Starting at the line that contains "left shoulder: (577, 379, 7)", return every line down to the end of the records below, exactly as written.

[Opening Provided data section]

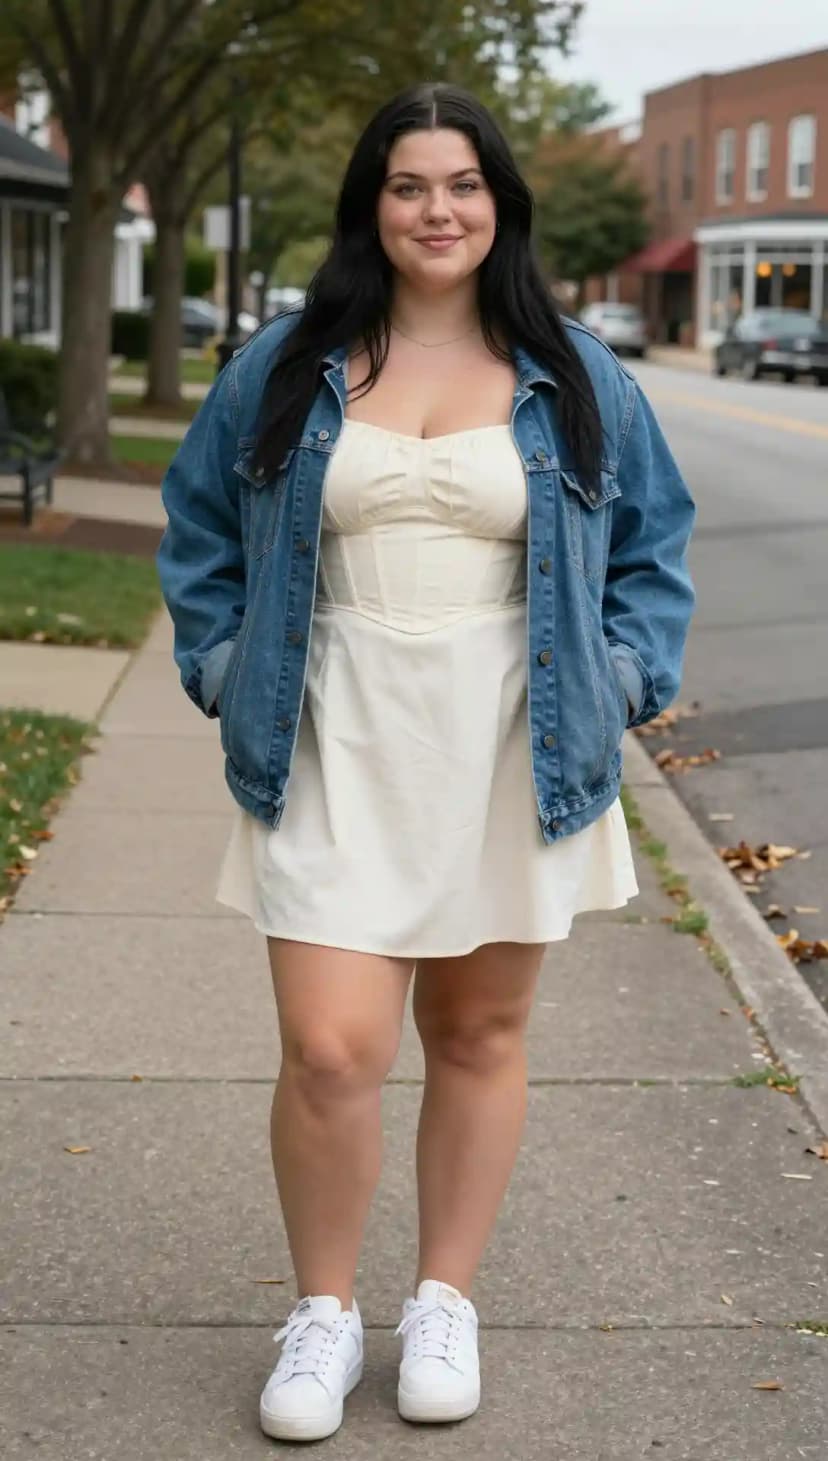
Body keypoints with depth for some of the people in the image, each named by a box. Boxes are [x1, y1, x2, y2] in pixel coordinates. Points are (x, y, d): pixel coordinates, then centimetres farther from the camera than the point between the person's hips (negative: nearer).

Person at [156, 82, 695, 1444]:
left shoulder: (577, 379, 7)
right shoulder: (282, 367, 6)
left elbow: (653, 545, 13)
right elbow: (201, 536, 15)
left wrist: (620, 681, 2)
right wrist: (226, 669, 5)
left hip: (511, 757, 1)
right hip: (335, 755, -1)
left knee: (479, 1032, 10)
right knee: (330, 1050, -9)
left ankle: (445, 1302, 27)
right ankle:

[Closing Provided data section]

* _Solution to this task_
left shoulder: (577, 379, 7)
right shoulder: (282, 367, 6)
left elbow: (653, 545, 13)
right elbow: (201, 536, 15)
left wrist: (620, 681, 2)
right wrist: (226, 669, 5)
left hip: (511, 757, 1)
right hip: (335, 755, -1)
left knee: (479, 1032, 10)
right knee: (330, 1050, -9)
left ankle: (445, 1302, 27)
right ankle:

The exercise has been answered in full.